HOW TO - Remove C style comments

tomk

The following procedure will remove C style comments (i.e. /* .... */ ) from text.

 proc removeComments { text {replacement ""} } {
    regsub -all {[/][*].*?[*][/]} $text ${replacement} text
    return $text 
 }

If you need to remove C style comments that are imbedded (i.e. /* ... /* ... */ ... */) use the following procedure.

 proc removeImbeddedComments { text {replacement ""} } {
     set text [string map  {"/*" \x80 "*/" \x81} $text]
     while {[regsub -all {\x80[^\x80\x81]*?\x81} $text ${replacement} text]} {continue}
     set text [string map  {\x80 "/*" \x81 "*/"} $text]
     return $text
 }

Use Examples:

 removeComments ${data} "#comment-removed#"

 removeImbeddedComments ${data} "#comment-removed#"

Test Cases:

 ##### Simple Comments #####
 # test-1
 /**/
 /* */
 /* text1 */
 # test-2
 text1 /**/ text2 /* */ text3 /* comment */
 # test-3
 /*
 */
 text1
 /*
     */
 text2
     /*
      */
 # test-4
 text1 /*
 */ text2

 text1 /*
     */ text2
 # test-5
 /* comment
 */
 /*
 comment
 */
 /*
 comment */
 ##### Imbedded Comments #####
 # test-1
 text1 /*/*/**/*/*/ text2
 # test-2
 text1 /*/**//**//*/**//**//**/*/*/ text2
 # test-3
 text1 /* comment /* comment /* comment */ comment */ comment */ text2
 # test-4
 text1
 /*
 text2
 text3 /* comment */
 text4 /*
         comment
         comment /* comment */
         comment
       */
 text5
 */
 text5
 # test-5
 text1
 /*
  comment ///
     /*
      comment ///
         /*
          comment ///
          comment ***
          */
      comment ***
      */
  comment ***
  */
 text2
 # test-6
 text1 * / / *
 /*
  comment ///
     /*
      comment ///
         /*
          comment ///
          comment ***
          */
      comment ***
      */
  comment ***
  comment ///
     /*
      comment ///
         /*
          comment ///
          comment ***
          */
      comment ***
      comment ///
         /*
          comment ///
          comment ***
          */
      comment ***
      */
  comment ***
  */
 text2
 # test-7 (dangling comments)
 */ /*

Test results from the removeImbeddedComments procedure were as follows.

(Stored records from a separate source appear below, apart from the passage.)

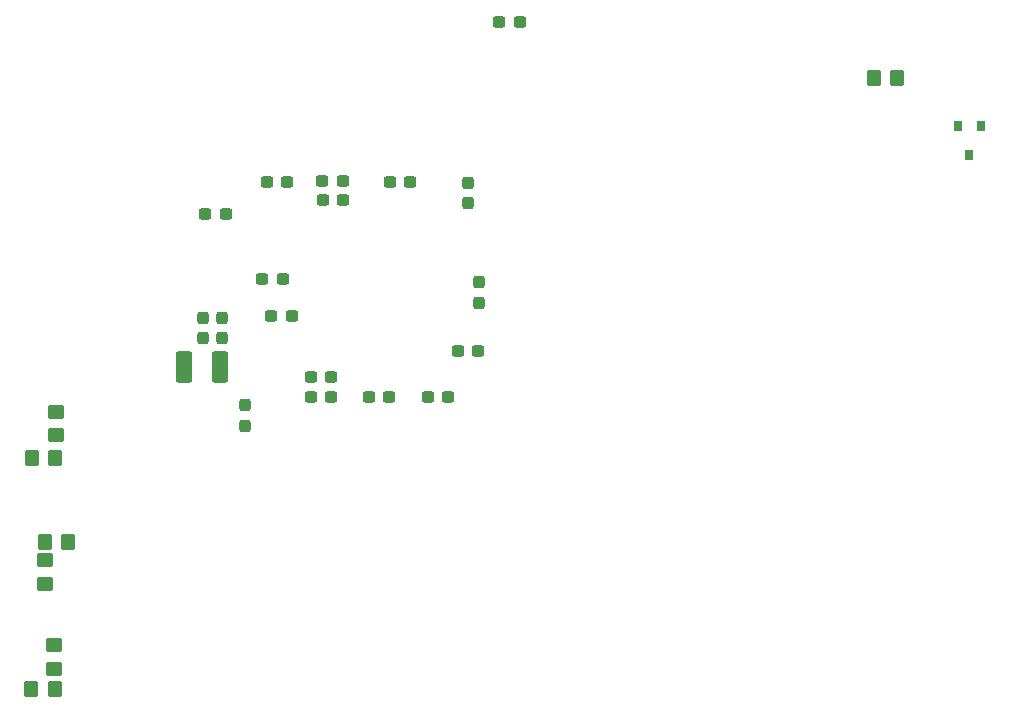
<source format=gbp>
G04 #@! TF.GenerationSoftware,KiCad,Pcbnew,(6.0.0-0)*
G04 #@! TF.CreationDate,2023-02-02T14:04:44-07:00*
G04 #@! TF.ProjectId,EVCU,45564355-2e6b-4696-9361-645f70636258,rev?*
G04 #@! TF.SameCoordinates,Original*
G04 #@! TF.FileFunction,Paste,Bot*
G04 #@! TF.FilePolarity,Positive*
%FSLAX46Y46*%
G04 Gerber Fmt 4.6, Leading zero omitted, Abs format (unit mm)*
G04 Created by KiCad (PCBNEW (6.0.0-0)) date 2023-02-02 14:04:44*
%MOMM*%
%LPD*%
G01*
G04 APERTURE LIST*
G04 Aperture macros list*
%AMRoundRect*
0 Rectangle with rounded corners*
0 $1 Rounding radius*
0 $2 $3 $4 $5 $6 $7 $8 $9 X,Y pos of 4 corners*
0 Add a 4 corners polygon primitive as box body*
4,1,4,$2,$3,$4,$5,$6,$7,$8,$9,$2,$3,0*
0 Add four circle primitives for the rounded corners*
1,1,$1+$1,$2,$3*
1,1,$1+$1,$4,$5*
1,1,$1+$1,$6,$7*
1,1,$1+$1,$8,$9*
0 Add four rect primitives between the rounded corners*
20,1,$1+$1,$2,$3,$4,$5,0*
20,1,$1+$1,$4,$5,$6,$7,0*
20,1,$1+$1,$6,$7,$8,$9,0*
20,1,$1+$1,$8,$9,$2,$3,0*%
G04 Aperture macros list end*
%ADD10RoundRect,0.237500X-0.300000X-0.237500X0.300000X-0.237500X0.300000X0.237500X-0.300000X0.237500X0*%
%ADD11RoundRect,0.250001X-0.462499X-1.074999X0.462499X-1.074999X0.462499X1.074999X-0.462499X1.074999X0*%
%ADD12RoundRect,0.237500X0.237500X-0.300000X0.237500X0.300000X-0.237500X0.300000X-0.237500X-0.300000X0*%
%ADD13RoundRect,0.237500X0.300000X0.237500X-0.300000X0.237500X-0.300000X-0.237500X0.300000X-0.237500X0*%
%ADD14RoundRect,0.250000X0.450000X-0.350000X0.450000X0.350000X-0.450000X0.350000X-0.450000X-0.350000X0*%
%ADD15RoundRect,0.250000X-0.450000X0.350000X-0.450000X-0.350000X0.450000X-0.350000X0.450000X0.350000X0*%
%ADD16RoundRect,0.250000X-0.350000X-0.450000X0.350000X-0.450000X0.350000X0.450000X-0.350000X0.450000X0*%
%ADD17RoundRect,0.237500X-0.237500X0.300000X-0.237500X-0.300000X0.237500X-0.300000X0.237500X0.300000X0*%
%ADD18R,0.800000X0.900000*%
%ADD19RoundRect,0.250000X0.350000X0.450000X-0.350000X0.450000X-0.350000X-0.450000X0.350000X-0.450000X0*%
G04 APERTURE END LIST*
D10*
X58954500Y-49961800D03*
X60679500Y-49961800D03*
D11*
X41565500Y-65608200D03*
X44540500Y-65608200D03*
D12*
X66471800Y-60171500D03*
X66471800Y-58446500D03*
D10*
X48515100Y-49987200D03*
X50240100Y-49987200D03*
D13*
X54989900Y-51460400D03*
X53264900Y-51460400D03*
X63905300Y-68199000D03*
X62180300Y-68199000D03*
D14*
X30673800Y-71408800D03*
X30673800Y-69408800D03*
D13*
X53973900Y-68173600D03*
X52248900Y-68173600D03*
D15*
X29784800Y-81981800D03*
X29784800Y-83981800D03*
D13*
X53973900Y-66497200D03*
X52248900Y-66497200D03*
X58901500Y-68199000D03*
X57176500Y-68199000D03*
D14*
X30521400Y-91170000D03*
X30521400Y-89170000D03*
D13*
X54964500Y-49885600D03*
X53239500Y-49885600D03*
X66419900Y-64287400D03*
X64694900Y-64287400D03*
D16*
X99904000Y-41190300D03*
X101904000Y-41190300D03*
D13*
X69950500Y-36449000D03*
X68225500Y-36449000D03*
D10*
X48159500Y-58166000D03*
X49884500Y-58166000D03*
D16*
X29724600Y-80441800D03*
X31724600Y-80441800D03*
D10*
X48921500Y-61315600D03*
X50646500Y-61315600D03*
D12*
X43154600Y-63169800D03*
X43154600Y-61444800D03*
D13*
X45058500Y-52705000D03*
X43333500Y-52705000D03*
D17*
X46685200Y-68860500D03*
X46685200Y-70585500D03*
D12*
X44729400Y-63169800D03*
X44729400Y-61444800D03*
D18*
X107066000Y-45248100D03*
X108966000Y-45248100D03*
X108016000Y-47648100D03*
D19*
X30632400Y-73329800D03*
X28632400Y-73329800D03*
D17*
X65532000Y-50038000D03*
X65532000Y-51763000D03*
D19*
X30581600Y-92862400D03*
X28581600Y-92862400D03*
M02*

</source>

 ##### Simple Comments #####
 # test-1
 #comment-removed#
 #comment-removed#
 #comment-removed#
 # test-2
 text1 #comment-removed# text2 #comment-removed# text3 #comment-removed#
 # test-3
 #comment-removed#
 text1
 #comment-removed#
 text2
     #comment-removed#
 # test-4
 text1 #comment-removed# text2

 text1 #comment-removed# text2
 # test-5
 #comment-removed#
 #comment-removed#
 #comment-removed#
 ##### Imbedded Comments #####
 # test-1
 text1 #comment-removed# text2
 # test-2
 text1 #comment-removed# text2
 # test-3
 text1 #comment-removed# text2
 # test-4
 text1
 #comment-removed#
 text5
 # test-5
 text1
 #comment-removed#
 text2
 # test-6
 text1 * / / *
 #comment-removed#
 text2
 # test-7 (dangling comments)
 */ /*

Pierre Coueffin (03 Sept. 2005): You do have to be careful if you try to use this on actual comments in C code.

if 0 {

 removeComments {printf ("/* %s */\n", "Comment to print"); /* Prints a comment to stdout */}

returns:

 printf (" \n ", "Comment to print");

where you might expect to see:

 printf ("/* %s */\n", "Comment to print");

}


tbtietc - 2009-06-25 11:19:05

regsub -all {('([^\']|[\\].)')|("([^\"]|[\\].)*")|(//[^\n]*)|(/\*([^*]|[*][^/])*\*/)} $text "\\1\\3" text;

This detects:

 A. Character in single quotes 
 B. String in double quotes
 C. C style comments.

And replaces:

 A, B with themselves (quotes intact).
 C with null-string (comments deleted).